Aleksander Suris, 51, and Maxim Sverdlov, 44, both of Sherman Oaks, California, were each convicted by a jury this week on one count of conspiracy to commit healthcare fraud and one count of conspiracy to commit money laundering, the Department of Justice announced

Suris was also found guilty of one additional count of conspiracy to commit healthcare fraud and six counts of healthcare fraud, according to DOJ. In addition, both were found not guilty on three more fraud charges. 

RELATED: Patients treated by fraudulent providers often most vulnerable, study finds 

From 2012 to 2015, the two men conspired to bill Medicare and Cigna for prescriptions that were not actually dispensed to patients visit their pharmacy, Royal Care Pharmacy, according to evidence president at trial. 

The two then collected false invoices for the prescriptions from a co-conspirator to make it look like the prescriptions were purchased and billed properly.
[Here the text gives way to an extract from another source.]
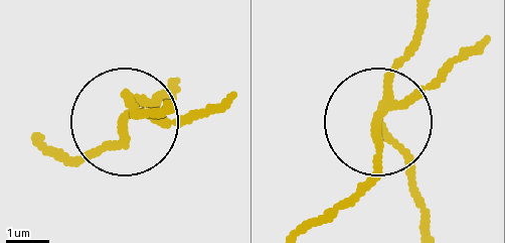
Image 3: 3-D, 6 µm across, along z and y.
{"width_nm": 180, "act": "separate", "pic": 3, "on": [190, 122], "part_leaving": {"pic": 3, "px": [[387, 109], [373, 169], [312, 224]]}, "found": "two neurons meet here"}

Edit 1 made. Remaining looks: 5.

The invoices also indicated that Suris and Sverdlov laundered the proceeds from the fraud through the co-conspirator, DOJ said. 

The case was brought under the Medicare Strike Force, a fraud enforcement agency formed in 2007. Since its inception, the strike force has charged close to 4,000 defendants in Medicare fraud cases totaling nearly $14 billion.

Under President Donald Trump, health officials have made fraud enforcement a focus and increased enforcement of fraud cases.